Little: [Impersonating Carol Channing] Oh, that's Carol Channing!

10

"Charley Weaver"

Cliff Arquette — grandfather to Patricia, Rosanna and David — developed this charming hillbilly character for Jack Paar's Tonight Show. Weaver, a sort of male counterpart to Mama Harper if you will, became so popular, Arquette was hardly seen without his crumpled hat again.

A typical exchange:
Marhall: How many balls would you expect to find on a Billiards table?
Weaver: How many guys are playing?

11

McLean Stevenson

After leaving M*A*S*H, Stevenson struggled to recapture lightning on his own. While his sitcoms bombed, he found much comedic fruit on Squares, though one could detect a trace of dissatisfied bitterness in his brainier comebacks.

A typical exchange:
Marshall: True or false. Listen carefully. In 1912, the King of DenMark married the Queen of Norway.

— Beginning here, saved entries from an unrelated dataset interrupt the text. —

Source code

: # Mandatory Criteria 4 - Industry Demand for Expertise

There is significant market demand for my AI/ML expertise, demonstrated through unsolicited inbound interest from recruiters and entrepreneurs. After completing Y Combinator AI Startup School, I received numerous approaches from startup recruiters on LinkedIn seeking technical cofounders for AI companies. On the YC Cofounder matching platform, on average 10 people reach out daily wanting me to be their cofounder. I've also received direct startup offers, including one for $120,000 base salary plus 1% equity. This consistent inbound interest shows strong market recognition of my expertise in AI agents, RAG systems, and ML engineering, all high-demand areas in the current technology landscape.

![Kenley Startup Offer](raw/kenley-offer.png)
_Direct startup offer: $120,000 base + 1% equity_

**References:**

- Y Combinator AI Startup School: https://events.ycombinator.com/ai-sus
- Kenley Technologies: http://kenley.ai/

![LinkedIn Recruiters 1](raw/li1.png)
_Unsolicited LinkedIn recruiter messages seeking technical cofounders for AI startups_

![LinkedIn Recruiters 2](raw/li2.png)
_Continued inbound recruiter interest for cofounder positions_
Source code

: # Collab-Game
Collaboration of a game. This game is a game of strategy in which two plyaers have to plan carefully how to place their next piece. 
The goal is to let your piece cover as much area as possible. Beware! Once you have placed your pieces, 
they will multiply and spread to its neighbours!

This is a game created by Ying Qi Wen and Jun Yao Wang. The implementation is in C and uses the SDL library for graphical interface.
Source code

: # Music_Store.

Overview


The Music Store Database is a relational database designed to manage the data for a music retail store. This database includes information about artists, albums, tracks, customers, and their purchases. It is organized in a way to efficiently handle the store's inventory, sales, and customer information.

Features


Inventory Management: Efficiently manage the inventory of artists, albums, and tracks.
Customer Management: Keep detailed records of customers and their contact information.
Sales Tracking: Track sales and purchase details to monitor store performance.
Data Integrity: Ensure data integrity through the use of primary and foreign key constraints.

Today, one of their children is the King of Sweden, another is a prince in Finland, and a third gives saxophone lessons in Philadelphia.
Stevenson: That sounds incredible and people can giggle and snicker if they will. But what's more unique about what you said is that at one time the King of Denmark was the Queen of Norway.

12

Zsa Zsa Gabor

She may not have been the wittiest member of the board, but the Hungarian played up her role of an aloof rich woman with a fabulous accent. Let's be honest, people mostly picked her for her accent.

A typical exchange:
Host: Which of the following places consumes the most Cheez Whiz — California, Indiana or Puerto Rico.
Gabor: What is a cheese wheeze though?

13

Marty Allen

The stand-up appeared on a staggering number of Ed Sullivan Shows, and he still had that brand of Catskill comedy well honed in the 1970s.

A typical exchange:
Marshall: True or false, rubbing grapefruits on your body makes you sexy
Allen: Whose grapefruits?

14

Nanette Fabray

While best known for playing a sitcom mom on several series, Fabray played it fairly straight, but was a vaudeville vet who would hit your funny bone with an unexpected punchline. On Squares, she was like a fabulous elder aunt who would quietly bust up the room at a holiday gathering.

A typical exchange:
Marshall: What king signed the Magna Carta?
Fabray: Was it Thomas or Richard… No, Tom and Dick are the Smothers Brothers.